• _Task details_
Restate the following records word for word without images.

• _Material provided_
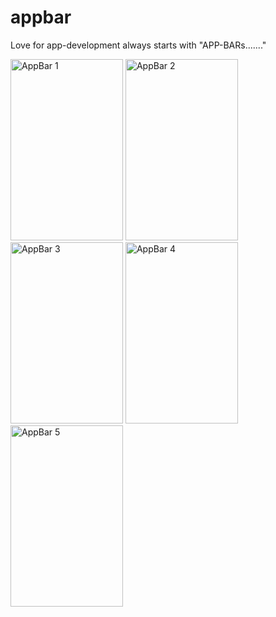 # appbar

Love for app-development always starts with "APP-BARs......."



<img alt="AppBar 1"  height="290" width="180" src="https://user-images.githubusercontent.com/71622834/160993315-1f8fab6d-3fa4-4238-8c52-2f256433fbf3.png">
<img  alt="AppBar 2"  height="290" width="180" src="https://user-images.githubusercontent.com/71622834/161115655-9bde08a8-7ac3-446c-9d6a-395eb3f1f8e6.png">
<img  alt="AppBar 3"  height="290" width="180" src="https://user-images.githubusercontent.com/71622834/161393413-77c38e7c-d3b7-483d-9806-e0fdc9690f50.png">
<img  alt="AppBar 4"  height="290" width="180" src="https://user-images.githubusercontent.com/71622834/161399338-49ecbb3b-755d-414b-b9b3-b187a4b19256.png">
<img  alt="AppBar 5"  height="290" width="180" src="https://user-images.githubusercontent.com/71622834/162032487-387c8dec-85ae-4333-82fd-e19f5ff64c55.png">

• _Answer to this exercise_
 # appbar

Love for app-development always starts with "APP-BARs......."



<img alt="AppBar 1"  height="290" width="180" src="https://user-images.githubusercontent.com/71622834/160993315-1f8fab6d-3fa4-4238-8c52-2f256433fbf3.png">
<img  alt="AppBar 2"  height="290" width="180" src="https://user-images.githubusercontent.com/71622834/161115655-9bde08a8-7ac3-446c-9d6a-395eb3f1f8e6.png">
<img  alt="AppBar 3"  height="290" width="180" src="https://user-images.githubusercontent.com/71622834/161393413-77c38e7c-d3b7-483d-9806-e0fdc9690f50.png">
<img  alt="AppBar 4"  height="290" width="180" src="https://user-images.githubusercontent.com/71622834/161399338-49ecbb3b-755d-414b-b9b3-b187a4b19256.png">
<img  alt="AppBar 5"  height="290" width="180" src="https://user-images.githubusercontent.com/71622834/162032487-387c8dec-85ae-4333-82fd-e19f5ff64c55.png">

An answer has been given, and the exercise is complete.